Scalable Vector Extensions (SVE)
An instruction set architecture extension improving performance in vector processing, used in scientific computing.
Scaling Factor
A ratio used to increase or decrease system performance or resource usage based on demand.
Scheduling Algorithm
A set of rules that determine the order in which tasks are executed by a processor, often used to optimize performance or resource usage.
Self-Aware™ Computing
A system’s ability to monitor and reason about its performance and adjust configurations autonomously to meet goals like energy efficiency given dynamic changes in the workload at any instant.
Self-Aware™ Capable Computing
A system that has a variable Configuration Space that has been designed to be computationally available to be manipulated by goals in the future.
Self-Optimizing System
A system that automatically adjusts its configuration and behavior to achieve optimal performance under changing conditions.
Server Cluster
A group of linked servers working together to handle workloads, improving system performance, reliability, or scalability.
Simulation
Using models to replicate system behavior under different conditions, often for performance testing or optimization.

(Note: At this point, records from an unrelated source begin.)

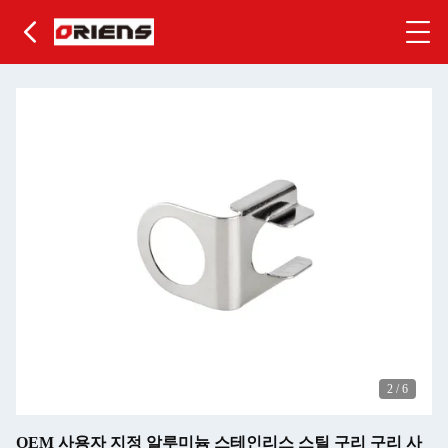
2
/
6
OEM 사용자 지정 알루미늄 스테인리스 스틸 구리 구리 사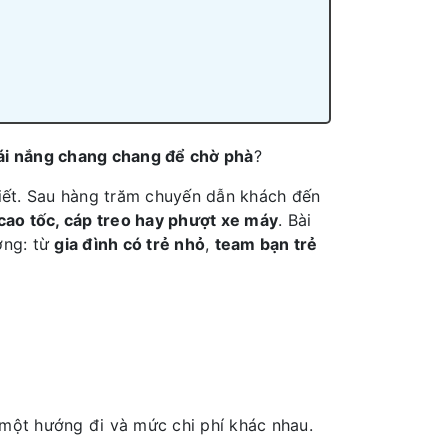
cái nắng chang chang để chờ phà
?
iết. Sau hàng trăm chuyến dẫn khách đến
cao tốc, cáp treo hay phượt xe máy
. Bài
ợng: từ
gia đình có trẻ nhỏ
,
team bạn trẻ
 một hướng đi và mức chi phí khác nhau.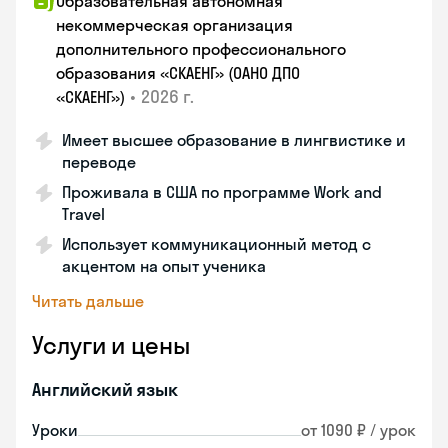
Образовательная автономная
некоммерческая организация
дополнительного профессионального
образования «СКАЕНГ» (ОАНО ДПО
•
2026 г.
«СКАЕНГ»)
Имеет высшее образование в лингвистике и
переводе
Проживала в США по программе Work and
Travel
Использует коммуникационный метод с
акцентом на опыт ученика
Читать дальше
Услуги и цены
Английский язык
Уроки
от 1090 ₽ / урок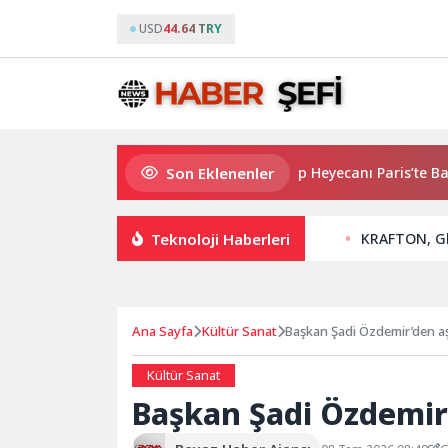
USD
44.64 TRY
Son Eklenenler
2026 PUBG Mobile World Cup Heyecanı Paris’te Başlıyor
Teknoloji Haberleri
KRAFTON, Glo
Ana Sayfa
Kültür Sanat
Başkan Şadi Özdemir’den aş
Kültür Sanat
Başkan Şadi Özdemir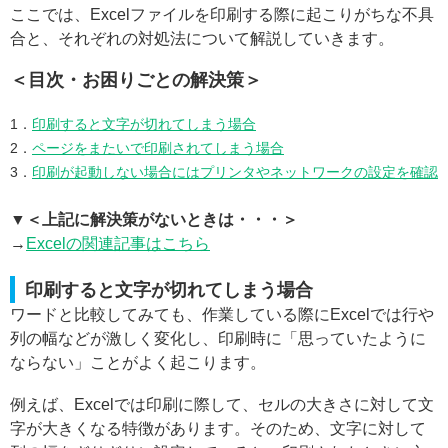
ここでは、Excelファイルを印刷する際に起こりがちな不具
合と、それぞれの対処法について解説していきます。
＜目次・お困りごとの解決策＞
1．
印刷すると文字が切れてしまう場合
2．
ページをまたいで印刷されてしまう場合
3．
印刷が起動しない場合にはプリンタやネットワークの設定を確認
▼＜上記に解決策がないときは・・・＞
→
Excelの関連記事はこちら
印刷すると文字が切れてしまう場合
ワードと比較してみても、作業している際にExcelでは行や
列の幅などが激しく変化し、印刷時に「思っていたように
ならない」ことがよく起こります。
例えば、Excelでは印刷に際して、セルの大きさに対して文
字が大きくなる特徴があります。そのため、文字に対して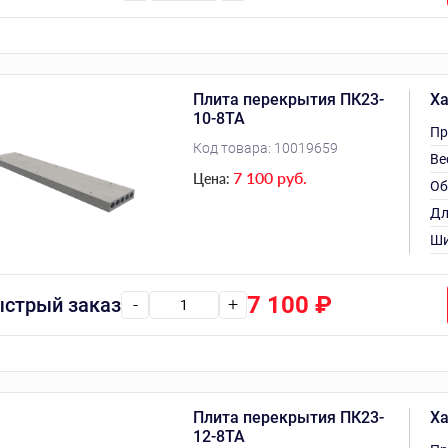
Плита перекрытия ПК23-
Ха
10-8ТА
Пр
Код товара:
10019659
Ве
7 100 руб.
Цена:
Об
Дл
Ши
7 100
₽
стрый заказ
-
+
Плита перекрытия ПК23-
Ха
12-8ТА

Software as a Service (SaaS)
A cloud computing model providing software applications over the internet, allowing on-demand access without local installation.
Sparse Representation
A data representation where only a small subset of values is non-zero, reducing computation and memory requirements.
Surrogate Model
A simplified model used in place of a more complex one to approximate performance or behavior with less resource use.
System Bottleneck
A limiting factor within a system that reduces its overall efficiency or speed.
Task Parallelism
A form of parallel computing where different tasks or processes are executed simultaneously across multiple processors.
Task Scheduling
The process of assigning tasks to system resources at specific times to optimize performance.
Temporal Scalability
A system’s ability to maintain performance over time, even as workloads or conditions change.
Thermal Throttling
A mechanism reducing system performance to prevent overheating when temperatures exceed safe thresholds.
Throughput
The amount of work a system can process in a given period, often used to measure system performance.
Throughput Optimization
Maximizing the rate at which a system processes tasks or data to improve overall performance.
Trade-off Space
The set of possible compromises between conflicting objectives (e.g., performance vs. energy consumption) in system optimization.
Training Data
A dataset used to train a machine learning model, helping it learn patterns for predictions or decisions.
Underfitting
A machine learning problem where a model is too simple to capture data patterns, resulting in poor performance.
Virtual Machine (VM)
A software-emulated computer system allowing multiple operating systems to run on a single physical machine.
Virtualization
Creating a virtual version of a resource (e.g., server, storage) to allow multiple systems to share the same hardware.
Voltage Scaling
Reducing energy consumption by lowering the voltage supplied to a processor, usually at the cost of reduced performance.
Workload
The total set of tasks a system must handle, affecting performance and resource allocation.
Workload-Aware Optimization
Adjusting system configurations based on the specific characteristics and demands of the current workload.
Workload Diversity
The variety of tasks handled by a system, affecting optimization strategies for performance and energy efficiency.
Workload Sensitivity
How a system’s performance or energy use is affected by different types of workloads.